Printing on the Durst Rhotex 500R uses eco-friendly, water-based, and odorless dispersion inks for uncoated and coated polyester fabrics with photo-realistic print quality—brilliant colors and high fidelities. Durst’s water-based disperse dye inks conform to Oeko-Tex Standard 100, for odorless, 100 percent volatile organic compound free and skin friendly products for indoor and outdoor applications.
“When the ink transfers into the material, it goes from a solid, to a gas, then back to a solid. Our heat drum is 400 degrees Fahrenheit, which opens the pores of the fabric, and turns the ink into a gaseous state. At this point the ink pretty much explodes into the fabric, becoming one with it. Once the fabric cools down, it turns back into a solid that is embedded into the material. This is why the printed branding on our canopies won’t scratch, scrape, or peel off—even in really bad weather, which is important to us,” shares Grice.
TentCraft still uses UV printers in house, specifically an EFI VUTEK GS5000r five-meter roll-to-roll UV printer. This is particularly for its frame tents, which include a vinyl canopy that can’t go through the heat press. Frame tents once printed are hot air welded for better protection from outside elements.
Florida A&M University was looking to update their VIP game-watching experience at its football stadium. It wanted to promote the school’s new partnership with LeBron James and Nike.
TentCraft’s abilities are well known in sporting circles. Florida A&M’s associate athletic director was aware of a recent TentCraft installation for Soccer.com, which was a retail pop-up store that resembled a black Nike shoebox. The university reached out to TentCraft in Spring 2021 and had ongoing conversations throughout the year.
Once the designs were finalized, TentCraft got work, creating a 20×40-foot truss structure out of lightweight aluminum frames and a snap-together design.

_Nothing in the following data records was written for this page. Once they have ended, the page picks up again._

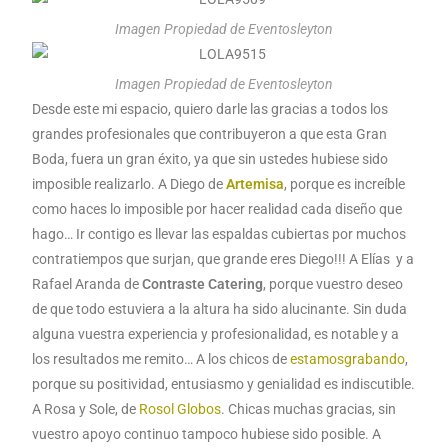
Imagen Propiedad de Eventosleyton
Imagen Propiedad de Eventosleyton
Desde este mi espacio, quiero darle las gracias a todos los
grandes profesionales que contribuyeron a que esta Gran
Boda, fuera un gran éxito, ya que sin ustedes hubiese sido
imposible realizarlo. A Diego de
Artemisa
, porque es increíble
como haces lo imposible por hacer realidad cada diseño que
hago… Ir contigo es llevar las espaldas cubiertas por muchos
contratiempos que surjan, que grande eres Diego!!! A Elías y a
Rafael Aranda de
Contraste Catering
, porque vuestro deseo
de que todo estuviera a la altura ha sido alucinante. Sin duda
alguna vuestra experiencia y profesionalidad, es notable y a
los resultados me remito… A los chicos de
estamosgrabando
,
porque su positividad, entusiasmo y genialidad es indiscutible.
A Rosa y Sole, de
Rosol Globos
. Chicas muchas gracias, sin
vuestro apoyo continuo tampoco hubiese sido posible. A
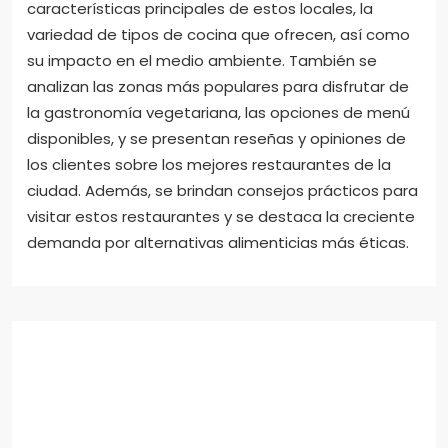
Finalmente, leer reseñas en plataformas confiables
puede guiar en la elección del restaurante
adecuado.
Los restaurantes vegetarianos en Madrid son
establecimientos que ofrecen exclusivamente
opciones sin carne, promoviendo una dieta
saludable y sostenible. Este artículo explora las
características principales de estos locales, la
variedad de tipos de cocina que ofrecen, así como
su impacto en el medio ambiente. También se
analizan las zonas más populares para disfrutar de
la gastronomía vegetariana, las opciones de menú
disponibles, y se presentan reseñas y opiniones de
los clientes sobre los mejores restaurantes de la
ciudad. Además, se brindan consejos prácticos para
visitar estos restaurantes y se destaca la creciente
demanda por alternativas alimenticias más éticas.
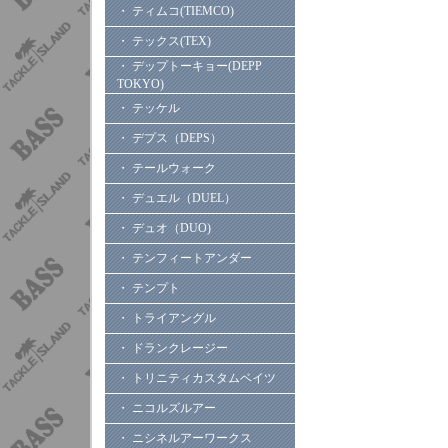
・ ティムコ(TIEMCO)
・ テックス(TEX)
・ デップトーキョー(DEPP
TOKYO)
・ テッケル
・ デプス（DEPS）
・ テールウォーク
・ デュエル（DUEL）
・ デュオ（DUO)
・ テンフィートアンダー
・ テンプト
・ トライアングル
・ ドランクレージー
・ トリニティカスタムベイツ
・ ニコルズルアー
・ ニシネルアーワークス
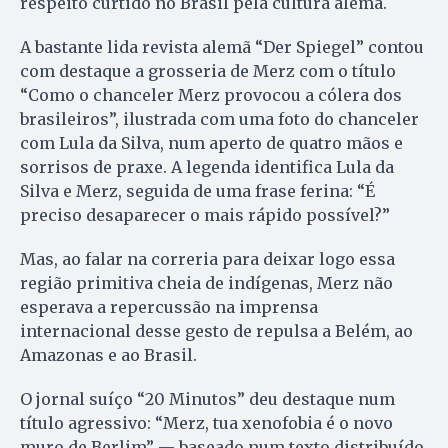
respeito curtido no Brasil pela cultura alemã.
A bastante lida revista alemã “Der Spiegel” contou
com destaque a grosseria de Merz com o título
“Como o chanceler Merz provocou a cólera dos
brasileiros”, ilustrada com uma foto do chanceler
com Lula da Silva, num aperto de quatro mãos e
sorrisos de praxe. A legenda identifica Lula da
Silva e Merz, seguida de uma frase ferina: “É
preciso desaparecer o mais rápido possível?”
Mas, ao falar na correria para deixar logo essa
região primitiva cheia de indígenas, Merz não
esperava a repercussão na imprensa
internacional desse gesto de repulsa a Belém, ao
Amazonas e ao Brasil.
O jornal suíço “20 Minutos” deu destaque num
título agressivo: “Merz, tua xenofobia é o novo
muro de Berlim” — baseado num texto distribuído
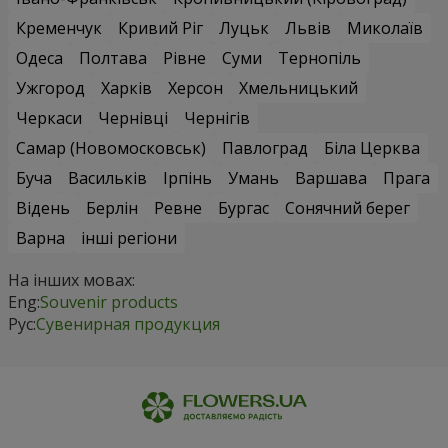
Кременчук
Кривий Ріг
Луцьк
Львів
Миколаїв
Одеса
Полтава
Рівне
Суми
Тернопіль
Ужгород
Харків
Херсон
Хмельницький
Черкаси
Чернівці
Чернігів
Самар (Новомосковськ)
Павлоград
Біла Церква
Буча
Васильків
Ірпінь
Умань
Варшава
Прага
Відень
Берлін
Ревне
Бургас
Сонячний берег
Варна
інші регіони
На інших мовах:
Eng:
Souvenir products
Рус:
Сувенирная продукция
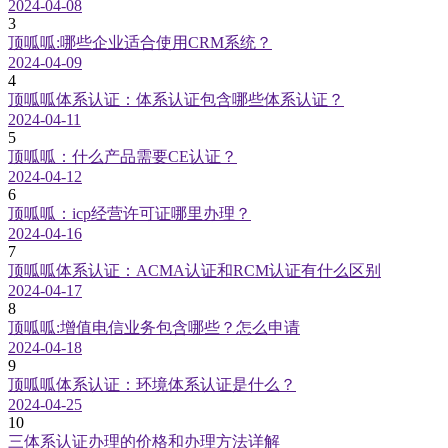
2024-04-08
3
顶呱呱:哪些企业适合使用CRM系统？
2024-04-09
4
顶呱呱体系认证：体系认证包含哪些体系认证？
2024-04-11
5
顶呱呱：什么产品需要CE认证？
2024-04-12
6
顶呱呱：icp经营许可证哪里办理？
2024-04-16
7
顶呱呱体系认证：ACMA认证和RCM认证有什么区别
2024-04-17
8
顶呱呱:增值电信业务包含哪些？怎么申请
2024-04-18
9
顶呱呱体系认证：环境体系认证是什么？
2024-04-25
10
三体系认证办理的价格和办理方法详解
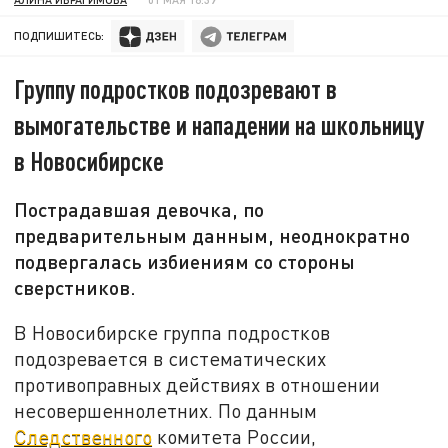
ПОДПИШИТЕСЬ:
Группу подростков подозревают в
вымогательстве и нападении на школьницу
в Новосибирске
Пострадавшая девочка, по
предварительным данным, неоднократно
подвергалась избиениям со стороны
сверстников.
В Новосибирске группа подростков
подозревается в систематических
противоправных действиях в отношении
несовершеннолетних. По данным
Следственного
комитета России,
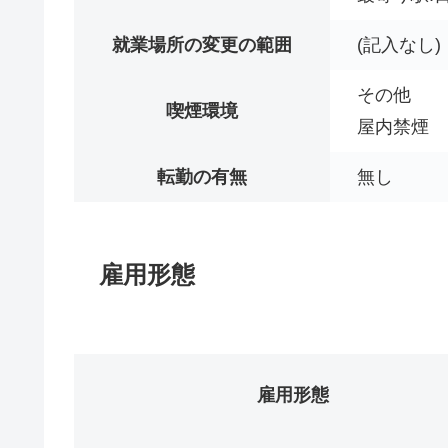
就業場所の変更の範囲
(記入なし)
その他
喫煙環境
屋内禁煙
転勤の有無
無し
雇用形態
雇用形態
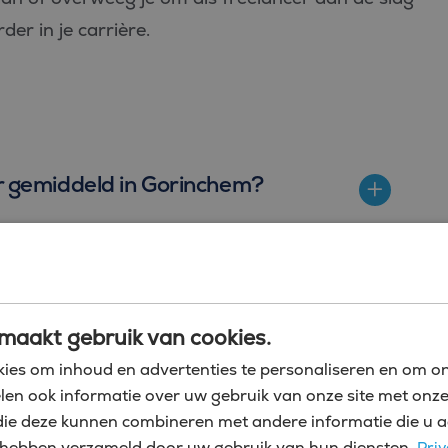
der in je carrière.
er gemiddeld in Gorinchem?
oller als freelancer?
maakt gebruik van cookies.
ies om inhoud en advertenties te personaliseren en om on
 Gorinchem
len ook informatie over uw gebruik van onze site met onze
die deze kunnen combineren met andere informatie die u a
kzame leven met vliegende start als junior
zij hebben verzameld door uw gebruik van hun diensten.
Priv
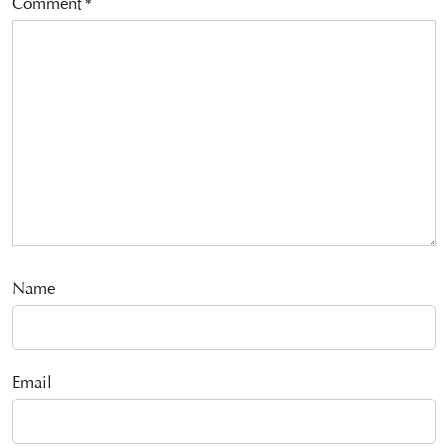
Comment
*
Name
Email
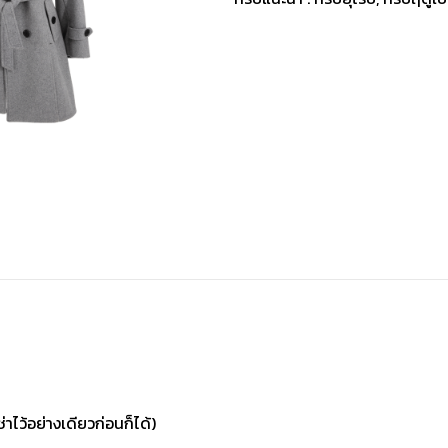
่าไว้อย่างเดียวก่อนก็ได้)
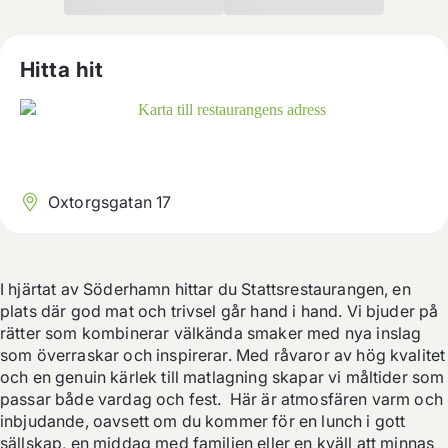
Hitta hit
Oxtorgsgatan 17
I hjärtat av Söderhamn hittar du Stattsrestaurangen, en 
plats där god mat och trivsel går hand i hand. Vi bjuder på 
rätter som kombinerar välkända smaker med nya inslag 
som överraskar och inspirerar. Med råvaror av hög kvalitet 
och en genuin kärlek till matlagning skapar vi måltider som 
passar både vardag och fest.  Här är atmosfären varm och 
inbjudande, oavsett om du kommer för en lunch i gott 
sällskap, en middag med familjen eller en kväll att minnas 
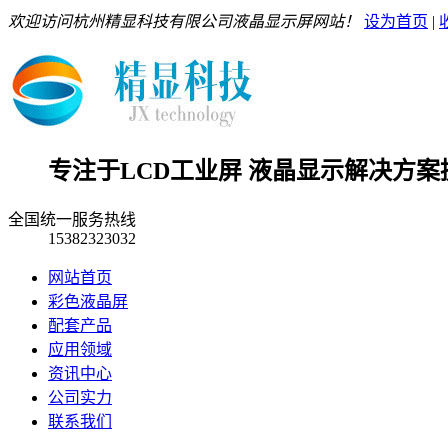
欢迎访问杭州精显科技有限公司液晶显示屏网站！
设为首页
|
专注于LCD工业屏 液晶显示解决方案
全国统一服务热线
15382323032
网站首页
彩色液晶屏
配套产品
应用领域
资讯中心
公司实力
联系我们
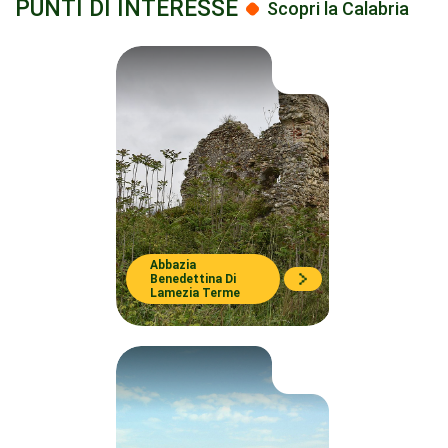
PUNTI DI INTERESSE
Scopri la Calabria
Abbazia
Benedettina Di
Lamezia Terme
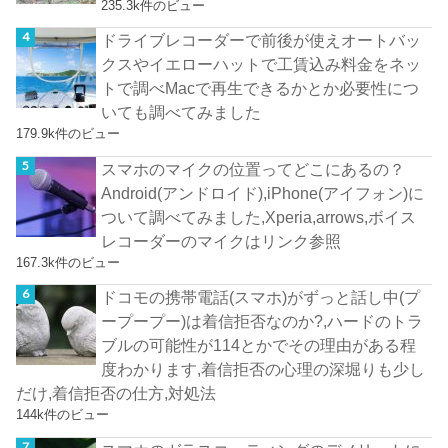
235.3k件のビュー
ドライブレコーダーで前後が使えオートバッ
クスやイエローハットで工賃込み料金をネッ
トで調べMacで再生できるかとか必要性につ
いても調べてみました
179.9k件のビュー
スマホのマイクの位置ってどこにあるの？
Android(アンドロイド),iPhone(アイフォン)に
ついて調べてみました,Xperia,arrows,ボイス
レコーダーのマイクはリンク参照
167.3k件のビュー
ドコモの携帯電話(スマホ)がずっと話し中(プ
ープープー)は着信拒否なのか?,ハードのトラ
ブルの可能性が114とかでその理由がある程
度わかります,着信拒否の心理の深堀りも少し
だけ,着信拒否の仕方,対処法
144k件のビュー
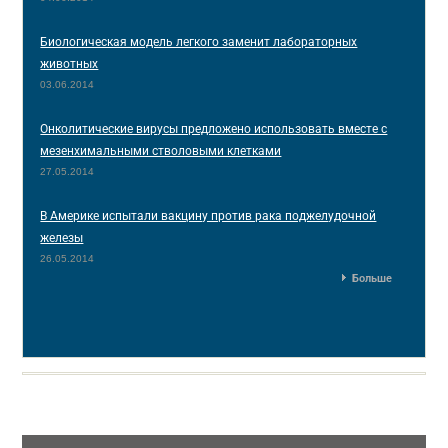
Биологическая модель легкого заменит лабораторных
животных
03.06.2014
Онколитические вирусы предложено использовать вместе с
мезенхимальными стволовыми клетками
27.05.2014
В Америке испытали вакцину против рака поджелудочной
железы
26.05.2014
Больше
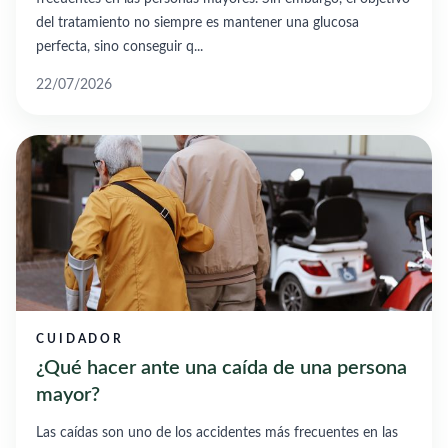
del tratamiento no siempre es mantener una glucosa
perfecta, sino conseguir q...
22/07/2026
CUIDADOR
¿Qué hacer ante una caída de una persona
mayor?
Las caídas son uno de los accidentes más frecuentes en las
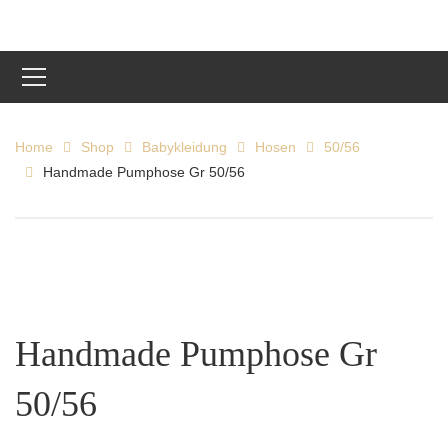
Home
Shop
Babykleidung
Hosen
50/56
Handmade Pumphose Gr 50/56
Handmade Pumphose Gr
50/56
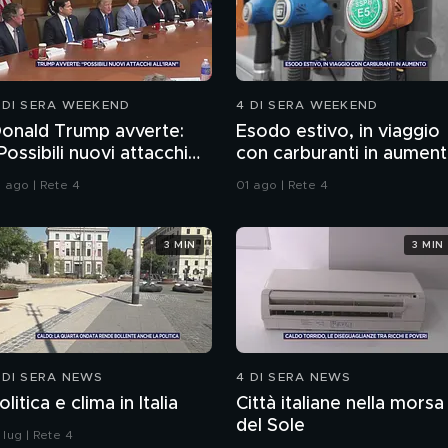
 DI SERA WEEKEND
4 DI SERA WEEKEND
onald Trump avverte:
Esodo estivo, in viaggio
Possibili nuovi attacchi
con carburanti in aumen
ll'Iran"
1 ago | Rete 4
01 ago | Rete 4
3 MIN
3 MIN
 DI SERA NEWS
4 DI SERA NEWS
olitica e clima in Italia
Città italiane nella morsa
del Sole
 lug | Rete 4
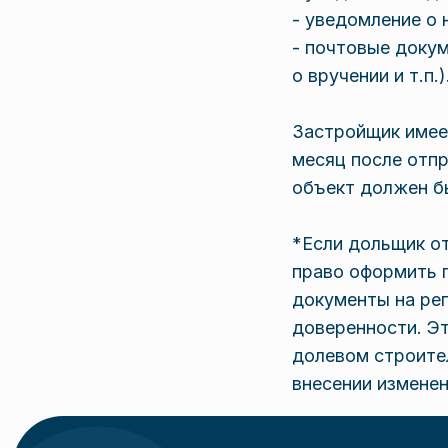
- уведомление о 
- почтовые докум
о вручении и т.п.)
Застройщик имеет
месяц после отпр
объект должен бы
*Если дольщик о
право оформить 
документы на ре
доверенности. Это
долевом строите
внесении измене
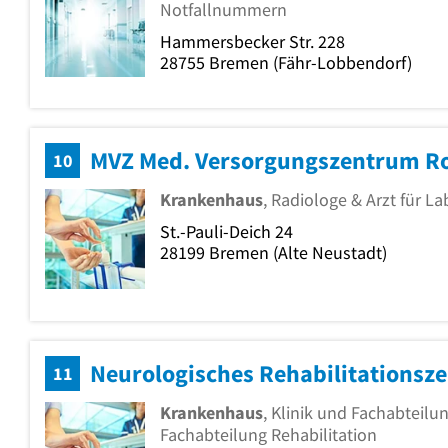
Notfallnummern
Hammersbecker Str. 228
28755
Bremen
(Fähr-Lobbendorf)
10
Krankenhaus
, Radiologe & Arzt für 
St.-Pauli-Deich 24
28199
Bremen
(Alte Neustadt)
11
Krankenhaus
, Klinik und Fachabteilu
Fachabteilung Rehabilitation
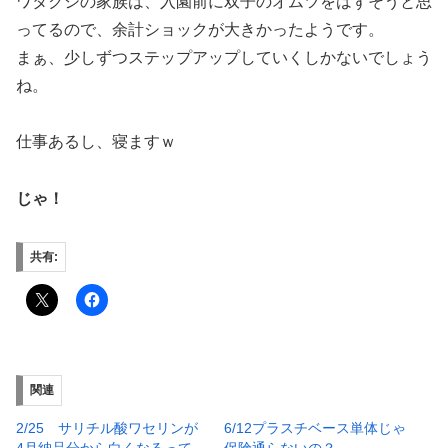
ワタクシの家族は、入園前に双子のオムツをはずそうと思
ってるので、余計ショックが大きかったようです。
まぁ、少しずつステップアップしていくしかないでしょう
ね。
仕事あるし、寝ますｗ
じゃ！
共有:
関連
2/25 サリチル酸ワセリンが
6/12プラスチベース単体じゃ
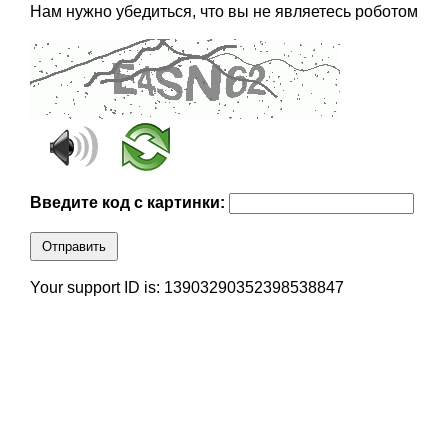
Нам нужно убедиться, что вы не являетесь роботом
Введите код с картинки:
Отправить
Your support ID is: 13903290352398538847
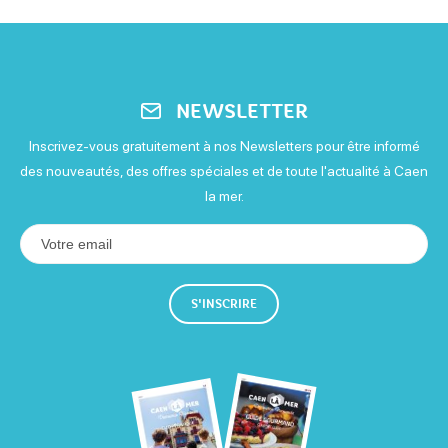
NEWSLETTER
Inscrivez-vous gratuitement à nos Newsletters pour être informé
des nouveautés, des offres spéciales et de toute l'actualité à Caen
la mer.
S'INSCRIRE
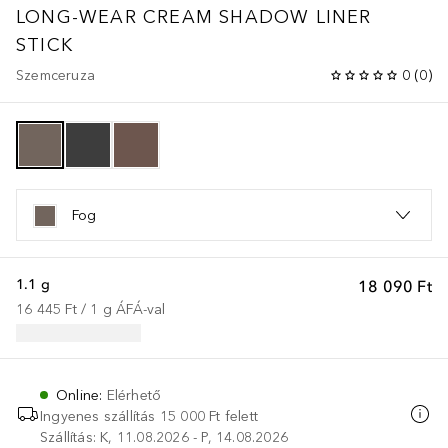
LONG-WEAR CREAM SHADOW LINER
STICK
Szemceruza
0
(
0
)
Fog
1.1 g
18 090 Ft
16 445 Ft
 / 
1
g
ÁFÁ-val
Online
:
Elérhető
Ingyenes szállítás 15 000 Ft felett
Szállítás: K, 11.08.2026 - P, 14.08.2026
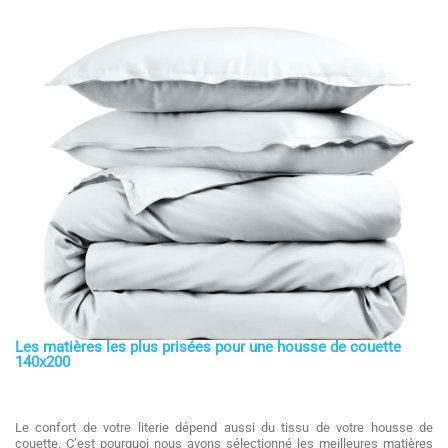
Les matières les plus prisées pour une housse de couette
140x200
Le confort de votre literie dépend aussi du tissu de votre housse de
couette. C’est pourquoi nous avons sélectionné les meilleures matières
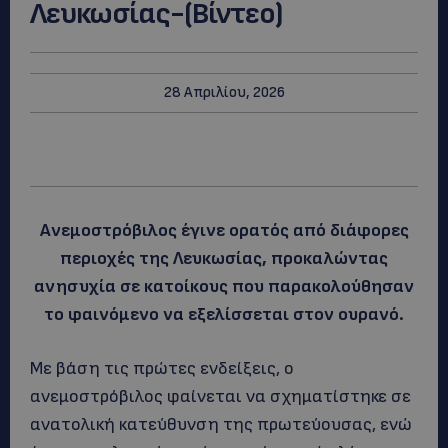
Λευκωσίας-(Βίντεο)
28 Απριλίου, 2026
Ανεμοστρόβιλος έγινε ορατός από διάφορες
περιοχές της Λευκωσίας, προκαλώντας
ανησυχία σε κατοίκους που παρακολούθησαν
το φαινόμενο να εξελίσσεται στον ουρανό.
Με βάση τις πρώτες ενδείξεις, ο
ανεμοστρόβιλος φαίνεται να σχηματίστηκε σε
ανατολική κατεύθυνση της πρωτεύουσας, ενώ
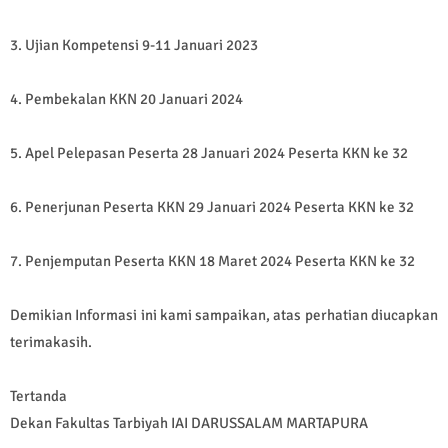
3. Ujian Kompetensi 9-11 Januari 2023
4. Pembekalan KKN 20 Januari 2024
5. Apel Pelepasan Peserta 28 Januari 2024 Peserta KKN ke 32
6. Penerjunan Peserta KKN 29 Januari 2024 Peserta KKN ke 32
7. Penjemputan Peserta KKN 18 Maret 2024 Peserta KKN ke 32
Demikian Informasi ini kami sampaikan, atas perhatian diucapkan
terimakasih.
Tertanda
Dekan Fakultas Tarbiyah IAI DARUSSALAM MARTAPURA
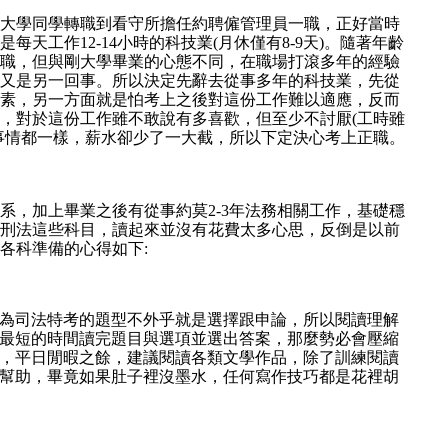
大學同學轉職到看守所擔任約聘僱管理員一職，正好當時
天工作12-14小時的科技業(月休僅有8-9天)。隨著年齡
職，但與剛大學畢業的心態不同，在職場打滾多年的經驗
又是另一回事。所以決定先辭去從事多年的科技業，先從
素，另一方面就是怕考上之後對這份工作難以適應，反而
，對於這份工作雖不敢說有多喜歡，但至少不討厭(工時雖
事情都一樣，薪水卻少了一大截，所以下定決心考上正職。
系，加上畢業之後有從事約莫2-3年法務相關工作，基礎穩
刑法這些科目，讀起來並沒有花費太多心思，反倒是以前
各科準備的心得如下:
為司法特考的題型不外乎就是選擇跟申論，所以閱讀理解
最短的時間讀完題目與選項並選出答案，那麼勢必會壓縮
，平日閒暇之餘，建議閱讀各類文學作品，除了訓練閱讀
幫助，畢竟如果肚子裡沒墨水，任何寫作技巧都是花裡胡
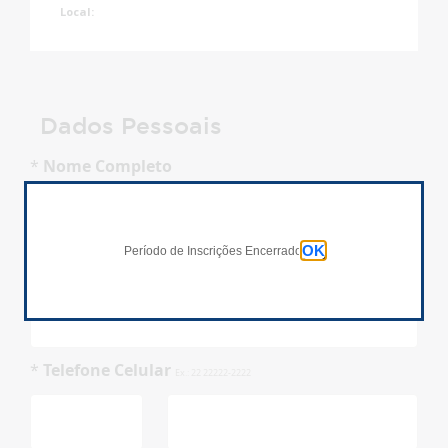
Local:
Dados Pessoais
*
Nome Completo
Inscrições Encerradas!
OK
Período de Inscrições Encerrado
*
E-Mail
*
Telefone Celular
Ex.: 22 22222-2222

The “shoebox tent” as it was named was improved upon in this second iteration. To mimic the top of a shoebox, TentCraft created a shadow effect with a single piece of display knit material.
“The previous version included a separate piece of printed polyester material around the top of the truss. The improved process made the fabrication and setup considerably easier,” explains Grice.
Graphics were run through prepress using VisualRIP+ software from Caldera, printed on the Durst Rhotex 500R, and finished on the Monti Antonio heat press. Media used totaled 2,500 square feet, with 1.014 liters of dye-sub ink utilized.
The full print process took an hour and production of the structure was handled in a few days. This timeline is common for most jobs, with the construction of the frame system usually the deciding factor.
The company’s entire production process is under one roof, allowing it to control a project’s entire lifecycle. Andrew Dodson, content marketing/PR manager, TentCraft, says this is what differentiates the company from its competitors. It can create quickly, with all manufacturing done in house.
The Florida A&M shoebox tent made its debut in September 2021 and was so eye catching, the opposing team at that day’s game reached out to TentCraft to have something similar produced. At press time, the structure was in production.
TentCraft is equipped with superwide printers that really make its organization’s production fly. The Durst Rhotex 500R device optimizes productivity—eliminating unnecessary piecing and seaming with the ability to print up to five meters wide.